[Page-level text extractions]
/---

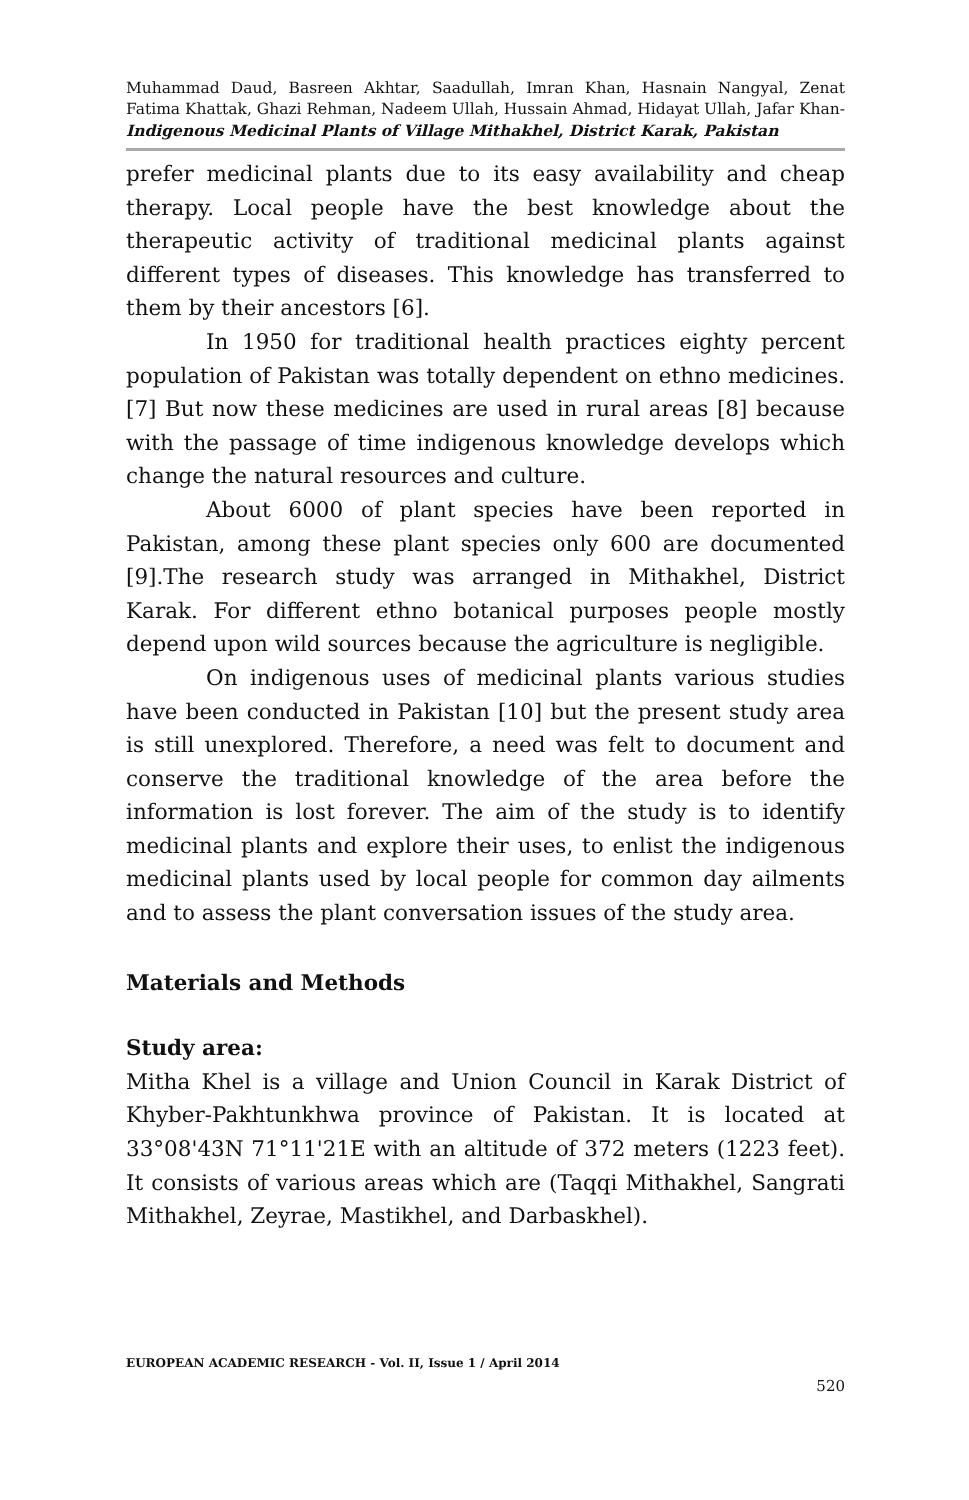Muhammad Daud, Basreen Akhtar, Saadullah, Imran Khan, Hasnain Nangyal, Zenat Fatima Khattak, Ghazi Rehman, Nadeem Ullah, Hussain Ahmad, Hidayat Ullah, Jafar Khan- Indigenous Medicinal Plants of Village Mithakhel, District Karak, Pakistan
prefer medicinal plants due to its easy availability and cheap therapy. Local people have the best knowledge about the therapeutic activity of traditional medicinal plants against different types of diseases. This knowledge has transferred to them by their ancestors [6].
In 1950 for traditional health practices eighty percent population of Pakistan was totally dependent on ethno medicines. [7] But now these medicines are used in rural areas [8] because with the passage of time indigenous knowledge develops which change the natural resources and culture.
About 6000 of plant species have been reported in Pakistan, among these plant species only 600 are documented [9].The research study was arranged in Mithakhel, District Karak. For different ethno botanical purposes people mostly depend upon wild sources because the agriculture is negligible.
On indigenous uses of medicinal plants various studies have been conducted in Pakistan [10] but the present study area is still unexplored. Therefore, a need was felt to document and conserve the traditional knowledge of the area before the information is lost forever. The aim of the study is to identify medicinal plants and explore their uses, to enlist the indigenous medicinal plants used by local people for common day ailments and to assess the plant conversation issues of the study area.
Materials and Methods
Study area:
Mitha Khel is a village and Union Council in Karak District of Khyber-Pakhtunkhwa province of Pakistan. It is located at 33°08'43N 71°11'21E with an altitude of 372 meters (1223 feet). It consists of various areas which are (Taqqi Mithakhel, Sangrati Mithakhel, Zeyrae, Mastikhel, and Darbaskhel).
EUROPEAN ACADEMIC RESEARCH - Vol. II, Issue 1 / April 2014
520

\---

Task instructions
Keep every word of the records above exactly, and return them with no pictures.

Response to the exercise
Muhammad Daud, Basreen Akhtar, Saadullah, Imran Khan, Hasnain Nangyal, Zenat Fatima Khattak, Ghazi Rehman, Nadeem Ullah, Hussain Ahmad, Hidayat Ullah, Jafar Khan- Indigenous Medicinal Plants of Village Mithakhel, District Karak, Pakistan
prefer medicinal plants due to its easy availability and cheap therapy. Local people have the best knowledge about the therapeutic activity of traditional medicinal plants against different types of diseases. This knowledge has transferred to them by their ancestors [6].
In 1950 for traditional health practices eighty percent population of Pakistan was totally dependent on ethno medicines. [7] But now these medicines are used in rural areas [8] because with the passage of time indigenous knowledge develops which change the natural resources and culture.
About 6000 of plant species have been reported in Pakistan, among these plant species only 600 are documented [9].The research study was arranged in Mithakhel, District Karak. For different ethno botanical purposes people mostly depend upon wild sources because the agriculture is negligible.
On indigenous uses of medicinal plants various studies have been conducted in Pakistan [10] but the present study area is still unexplored. Therefore, a need was felt to document and conserve the traditional knowledge of the area before the information is lost forever. The aim of the study is to identify medicinal plants and explore their uses, to enlist the indigenous medicinal plants used by local people for common day ailments and to assess the plant conversation issues of the study area.
Materials and Methods
Study area:
Mitha Khel is a village and Union Council in Karak District of Khyber-Pakhtunkhwa province of Pakistan. It is located at 33°08'43N 71°11'21E with an altitude of 372 meters (1223 feet). It consists of various areas which are (Taqqi Mithakhel, Sangrati Mithakhel, Zeyrae, Mastikhel, and Darbaskhel).
EUROPEAN ACADEMIC RESEARCH - Vol. II, Issue 1 / April 2014
520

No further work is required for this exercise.